* **What is required**
Nothing but the lines from the one including "T65: present -> none" through the last line of the entries, restated exactly, should appear in the answer; omit the pictures.

* **The records**
[Start of Attachment]
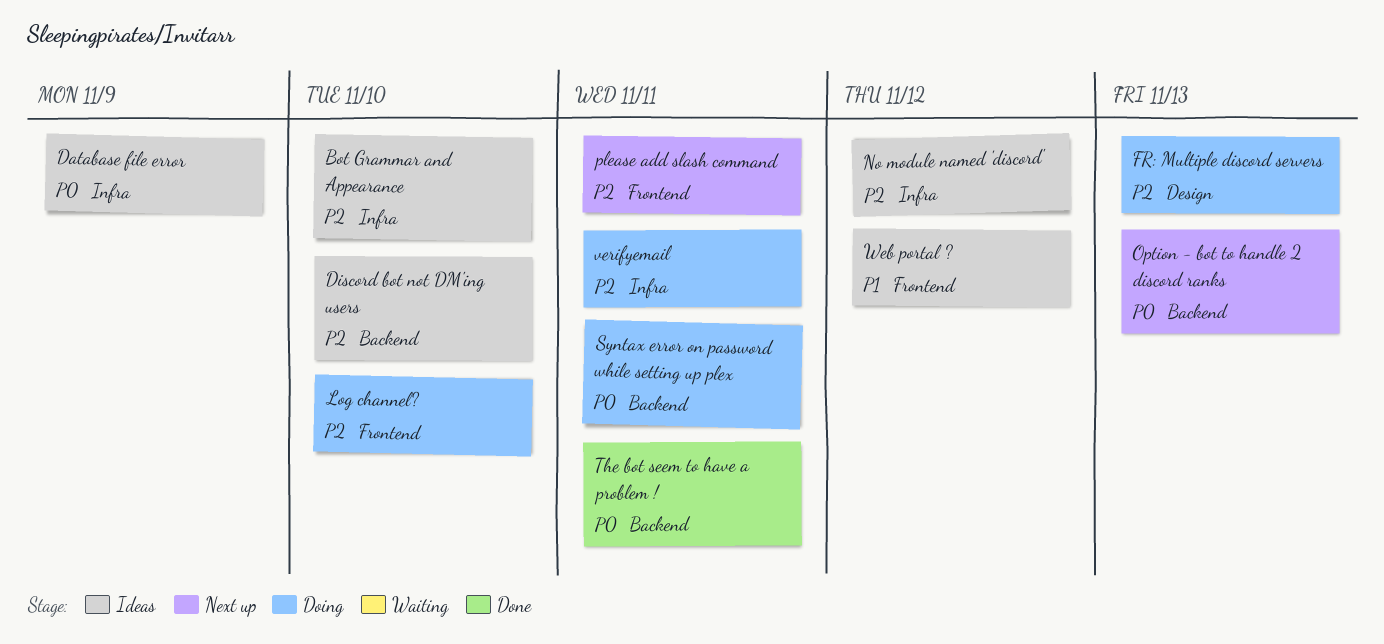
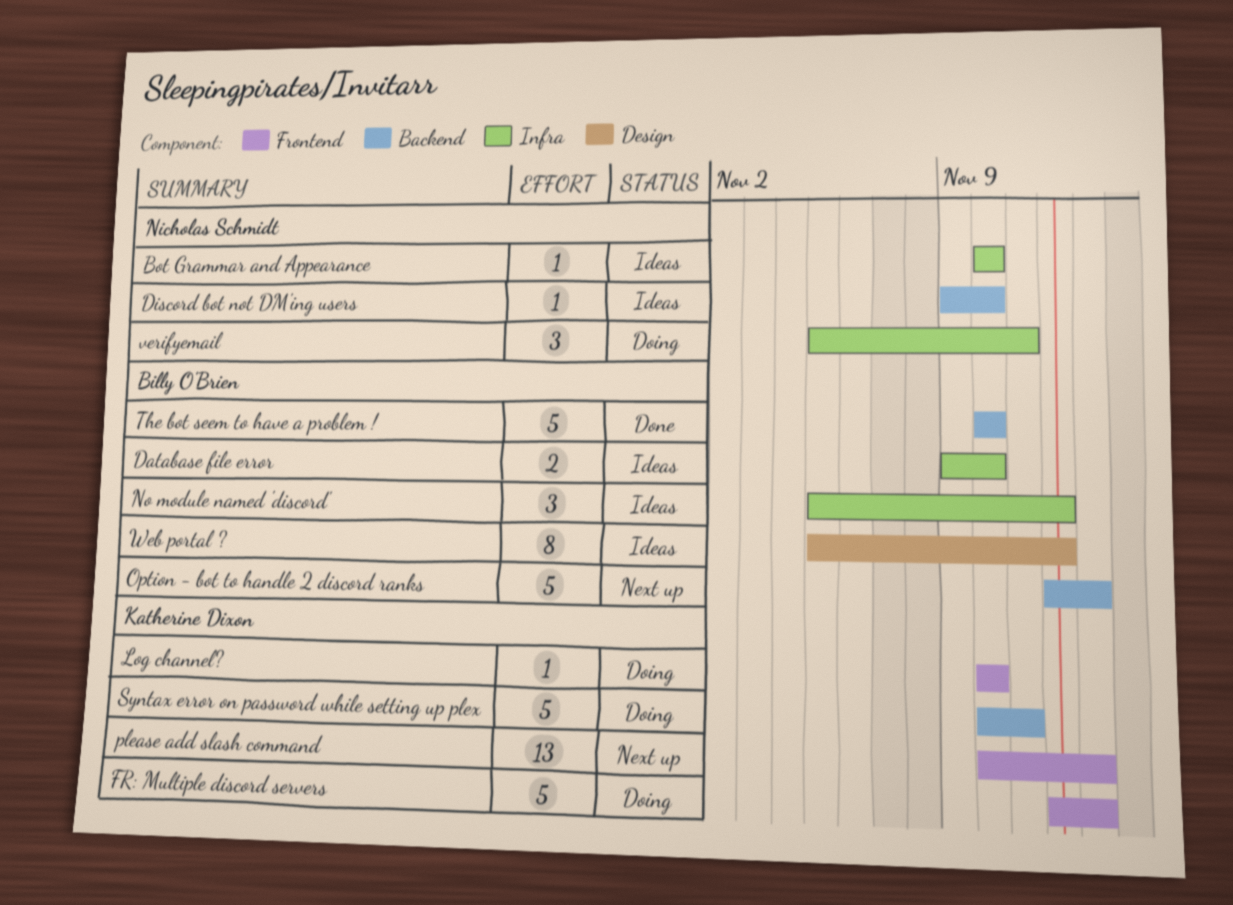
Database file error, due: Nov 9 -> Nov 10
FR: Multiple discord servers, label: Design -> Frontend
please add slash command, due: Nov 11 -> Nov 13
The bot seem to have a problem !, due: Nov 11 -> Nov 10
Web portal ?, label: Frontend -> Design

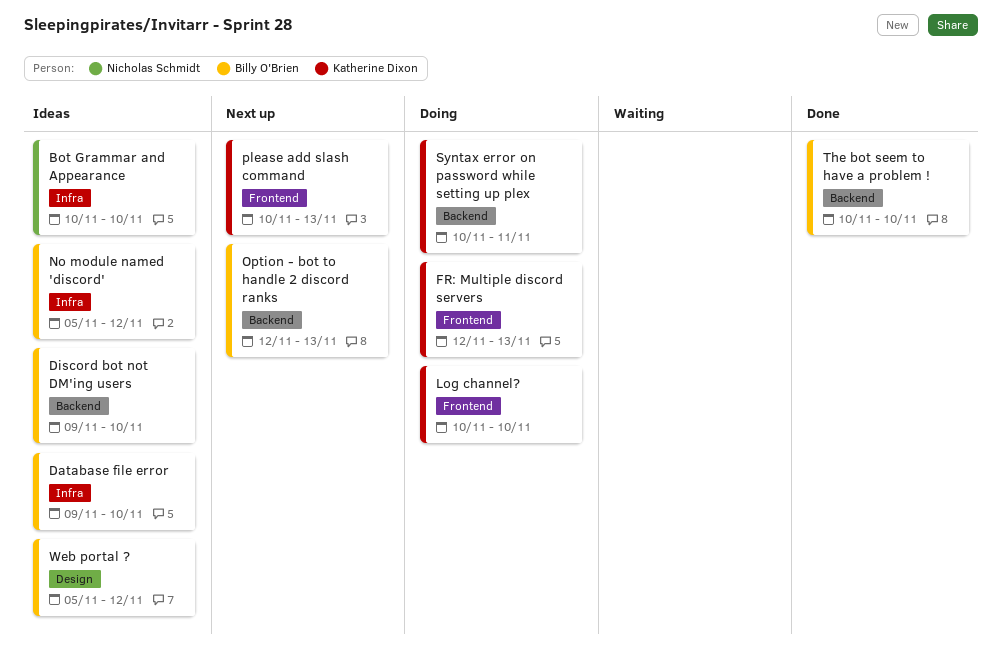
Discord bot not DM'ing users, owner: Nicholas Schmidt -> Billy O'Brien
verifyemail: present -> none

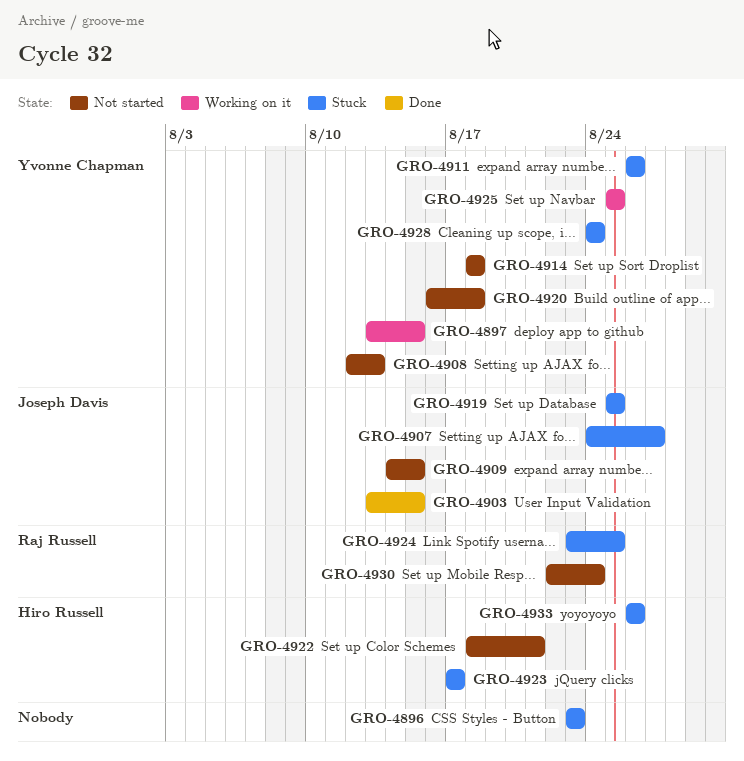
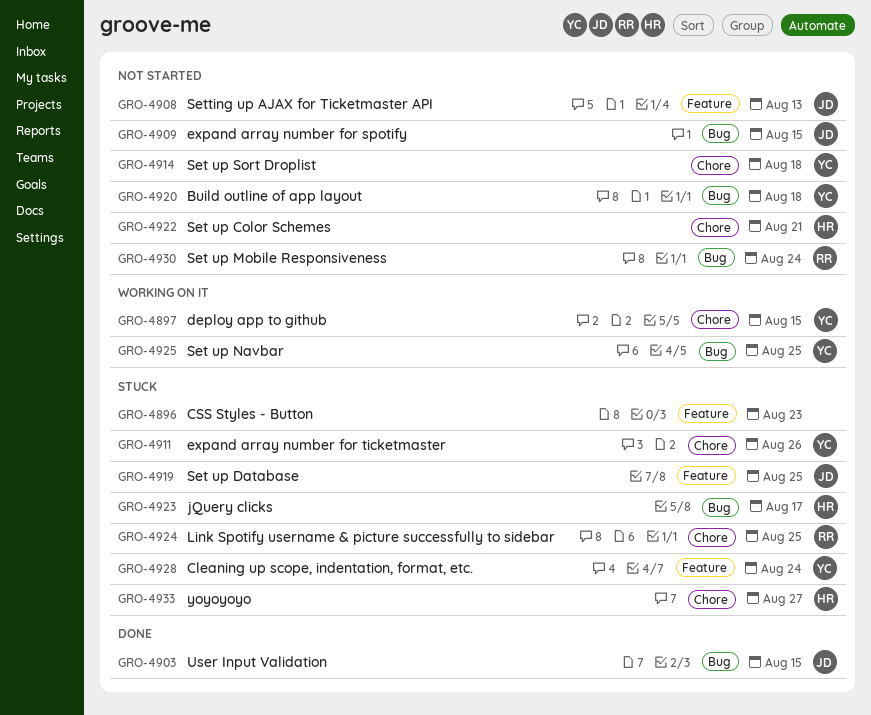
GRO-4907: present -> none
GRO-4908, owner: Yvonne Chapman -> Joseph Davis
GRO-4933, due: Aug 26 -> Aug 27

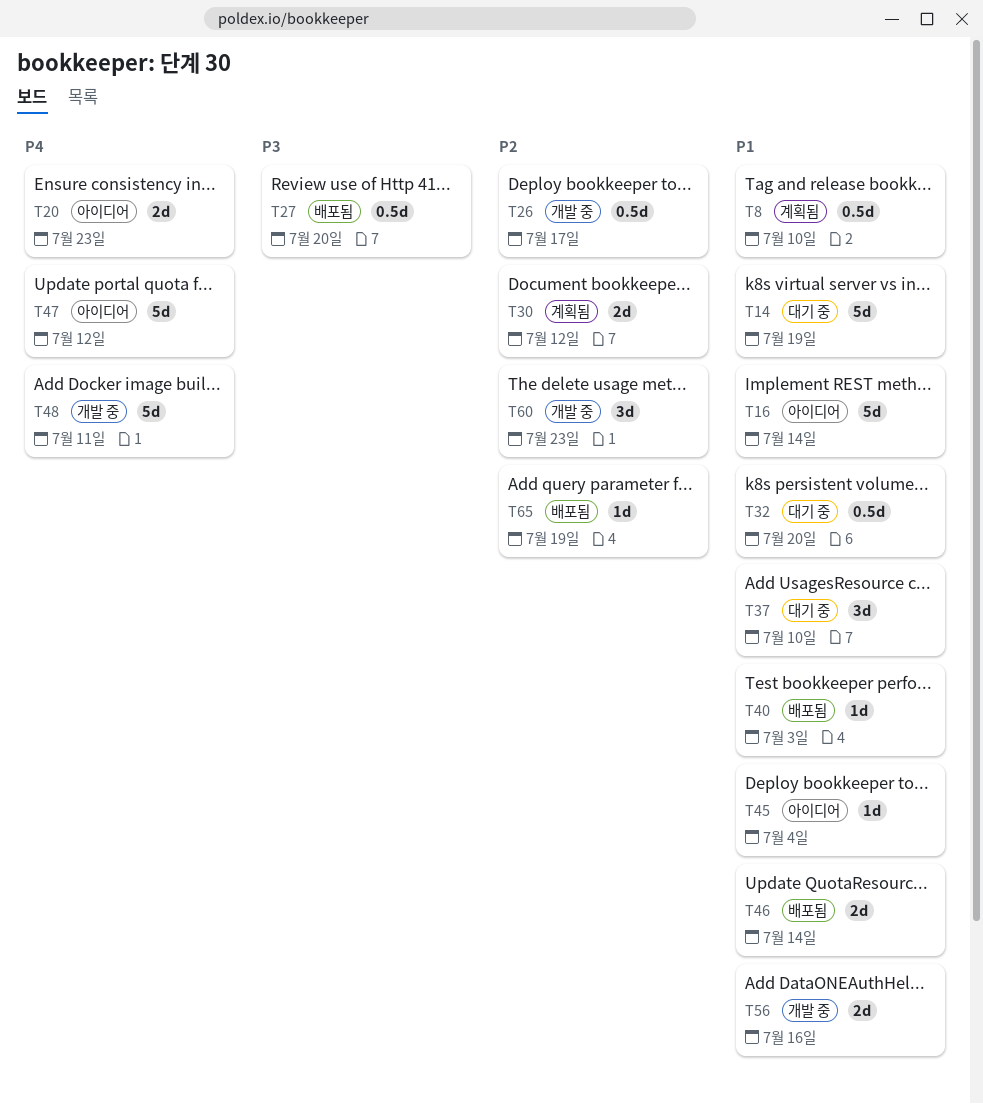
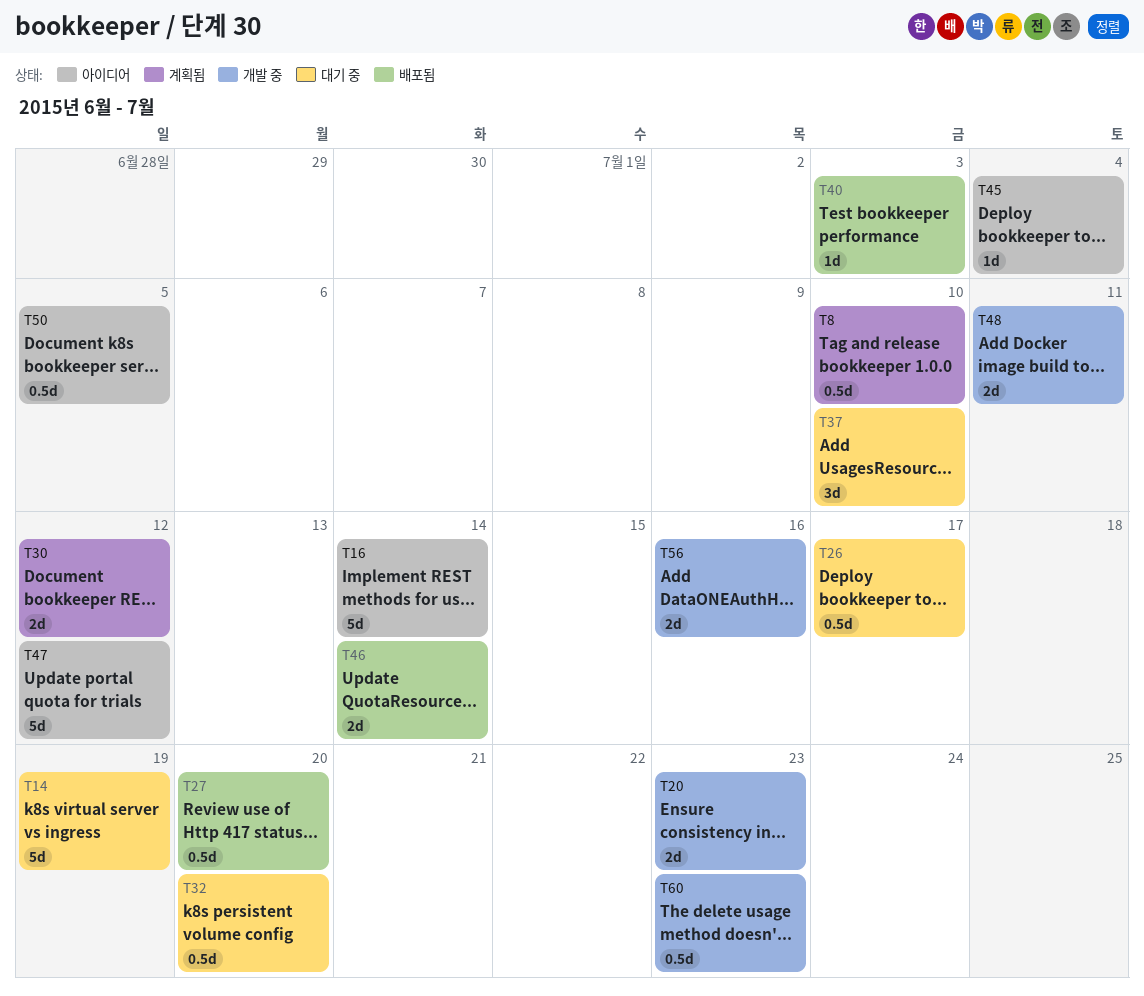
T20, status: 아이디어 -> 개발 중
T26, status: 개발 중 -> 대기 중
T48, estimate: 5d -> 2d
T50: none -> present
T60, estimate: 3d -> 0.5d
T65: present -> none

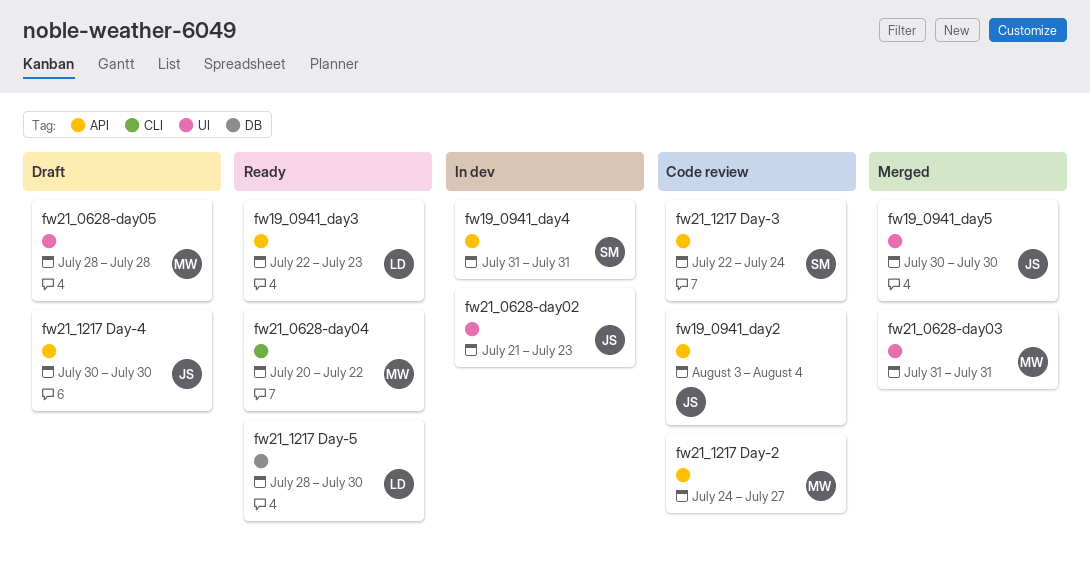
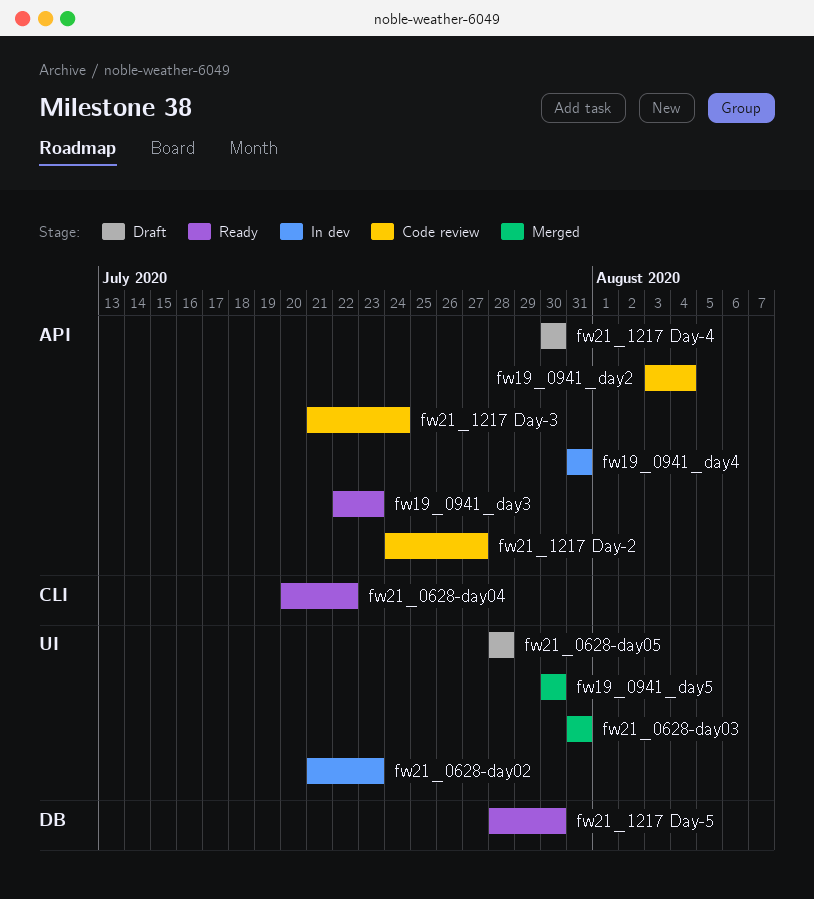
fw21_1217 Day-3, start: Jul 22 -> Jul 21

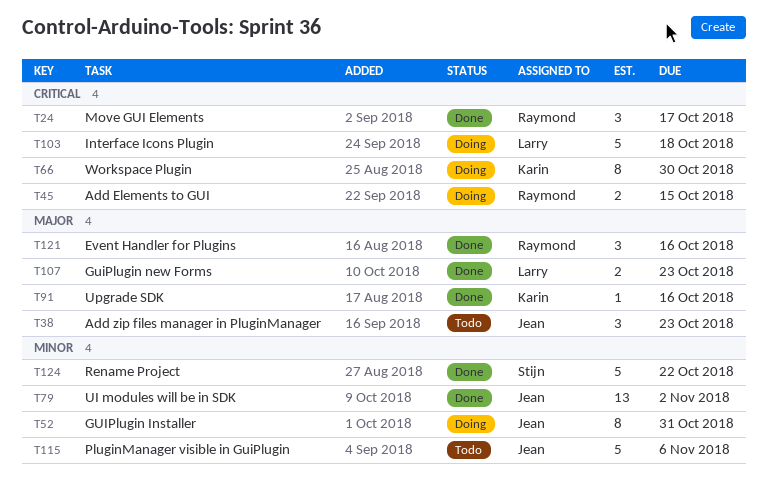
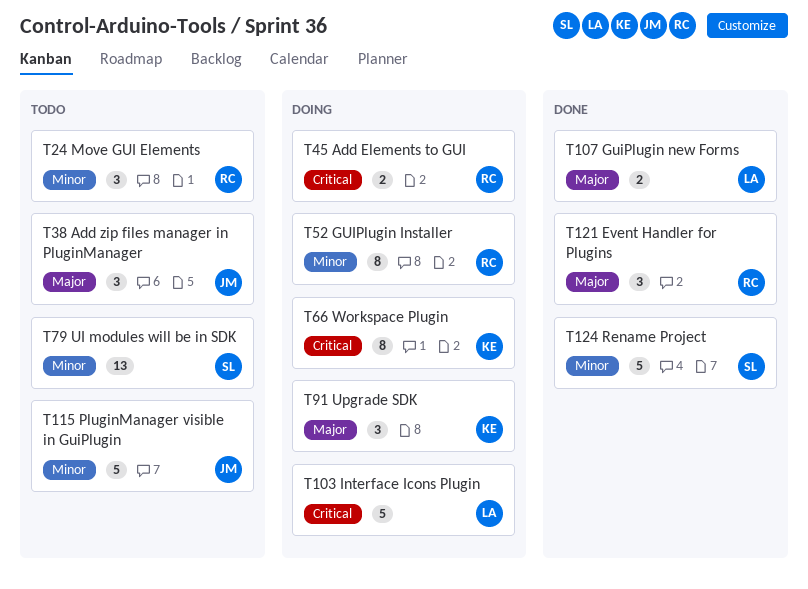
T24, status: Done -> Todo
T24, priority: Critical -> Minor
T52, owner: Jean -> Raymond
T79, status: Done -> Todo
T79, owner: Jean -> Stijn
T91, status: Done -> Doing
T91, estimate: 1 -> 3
[End of Attachment]
* **Task result**
T65: present -> none

fw21_1217 Day-3, start: Jul 22 -> Jul 21

T24, status: Done -> Todo
T24, priority: Critical -> Minor
T52, owner: Jean -> Raymond
T79, status: Done -> Todo
T79, owner: Jean -> Stijn
T91, status: Done -> Doing
T91, estimate: 1 -> 3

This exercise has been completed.